Feds charge Edinburg doctor, employee with healthcare fraud

Osama Balhir Nahas and Isabel Moreno Pruneda

An Edinburg physician and one of his employees were arrested by federal agents Friday on multiple charges of health care fraud, conspiracy to receive illegal remuneration and aggravated identity theft.

A federal grand jury handed up a 15-count indictment against Dr. Osama Balhir Nahas, 67, and his employee, Isabel Moreno Pruneda, 50, on Tuesday, according to a news release from the U.S. Attorney’s Office. The indictment has yet to be unsealed.

The pair are accused of participating in a conspiracy that resulted in some $3.5 million in fraudulent claims billed to Medicare via Nahas’ medical practice at Crosspoint Medical Clinic in Edinburg.

“Nahas allegedly paid kickbacks to various adult day care companies to gain Medicare beneficiary information under the guise of providing medical services,” the news release states.

“Nahas, Pruneda and other co-conspirators used their access to adult day care facilities to perform a variety of unnecessary medical tests and procedures and order prescriptions for expensive medications that were not needed,” it further states.

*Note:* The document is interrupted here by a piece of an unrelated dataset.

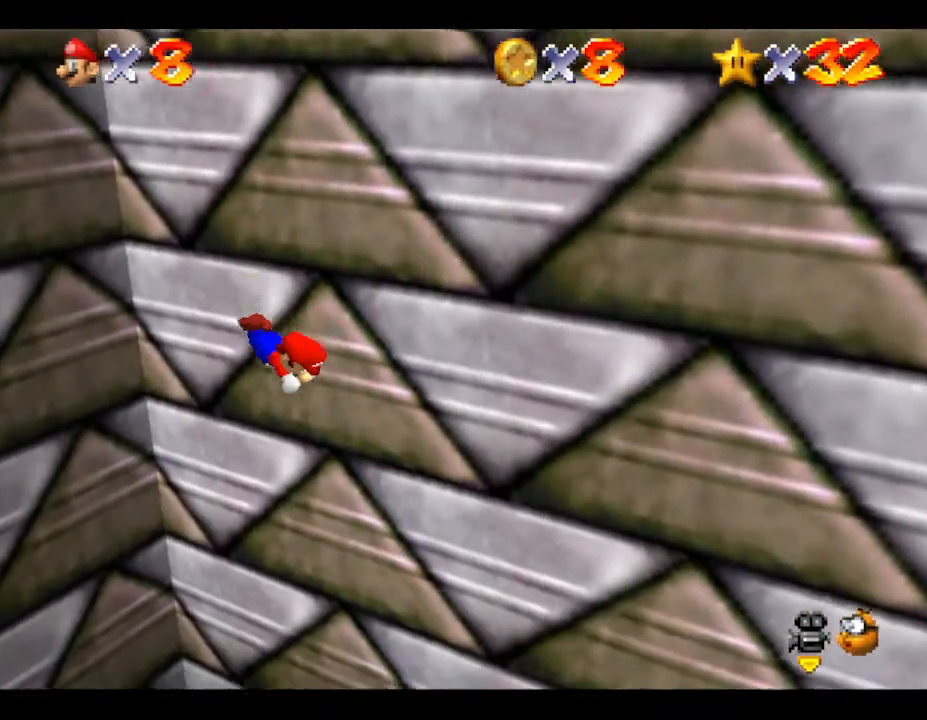
{"buttons": ["B"], "left_stick": "center", "events": []}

The alleged scheme targeted elderly and disabled patients, many of whom already had primary care physicians who were unaware of the examinations Nahas and his co-conspirators were conducting on them.

Both the doctor and Pruneda also allegedly accepted kickbacks from “marketers” who ordered laboratory tests and prescriptions that weren’t needed or wanted by the patients. In furtherance of the scheme, Pruneda allegedly forged patient consent forms for the tests.

Both Nahas and Pruneda are each charged with seven counts of health care fraud and conspiracy to commit heath care fraud, as well as one count of conspiracy to receive illegal remunerations. They face up to 10 years in prison for the first seven counts, and up to five years for the latter count.

They are also both charged with aggravated identity theft, which carries a mandatory minimum sentence of two years in prison.

This is not the first time Nahas has found himself — and his medical practice — at the center of fraud allegations.

In 2017, and again in 2019, the doctor was charged with similar crimes by state officials.

On May 9, 2017, Nahas was indicted on two counts of Medicaid fraud resulting in $200,000 or more in fraudulent billings, a first-degree felony.

The scheme allegedly took place between Jan. 1, 2009 and Feb. 27, 2012.

According to the indictment, Nahas knowingly billed Medicaid for physical therapy sessions that were carried out by unlicensed practitioners.

He also submitted “claims with a false place of service location… that permitted Crosspoint Medical Clinic to receive payment under the Texas Medicaid program that it was not authorized to receive or that was greater than the payment that was authorized.”

Both charges were dismissed the following year, on May 10, 2018, “in the interest of justice,” according to court records.

But less than a year later, on March 19, 2019, a new grand jury returned a four-count indictment against Nahas, as well as a separate one-count indictment against his co-conspirator, Gerardo J. Jackson.

In this second indictment against the doctor, he was again accused of ordering physical therapy sessions for his patients that were conducted by employees who “did not hold licenses to perform physical therapy and had not received formal training or study.”

The doctor also did not obtain the patients’ consent for the treatments.

Nahas submitted between $20,000 and $100,000 in fraudulent bills to Medicaid during the scheme, which lasted from Jan. 1, 2011 through July 31, 2012, according to the second indictment.

But again, the doctor avoided trial and, potentially, jail time.

Instead, all four of the 2019 charges — each 2nd degree felonies — were dismissed on Aug. 4, 2021 at the request of the Texas Attorney General’s Office in exchange for Nahas’ agreement to pay $44,421.80 in restitution.

His co-conspirator, Jackson, received the same deal.

It remains unclear, however, if the federal charges announced against Nahas on Friday are new allegations, or if they came as a result of the so-called “dual sovereignty doctrine,” which allows the federal government to pursue criminal charges based on the same crimes that have previously been prosecuted by the state.

The U.S. Supreme Court has held that the federal and state governments each have independent “sovereignty” to prosecute the same offense without violating double jeopardy.

Nahas and Pruneda are expected to make their initial appearances before a federal magistrate judge on Monday morning.